▼

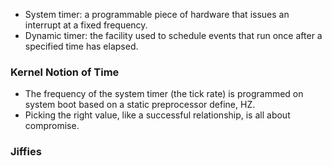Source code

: * System timer: a programmable piece of hardware that issues an interrupt at a fixed frequency.
* Dynamic timer: the facility used to schedule events that run once after a specified time has elapsed.

### Kernel Notion of Time
* The frequency of the system timer (the tick rate) is programmed on system boot based on a static preprocessor define, HZ.
* Picking the right value, like a successful relationship, is all about compromise.

### Jiffies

▲

PROBLEM TO WORK ON: Copy these lines back word for word, without the picture.

RESPONSE FOR THIS EXERCISE:
Source code

: * System timer: a programmable piece of hardware that issues an interrupt at a fixed frequency.
* Dynamic timer: the facility used to schedule events that run once after a specified time has elapsed.

### Kernel Notion of Time
* The frequency of the system timer (the tick rate) is programmed on system boot based on a static preprocessor define, HZ.
* Picking the right value, like a successful relationship, is all about compromise.

### Jiffies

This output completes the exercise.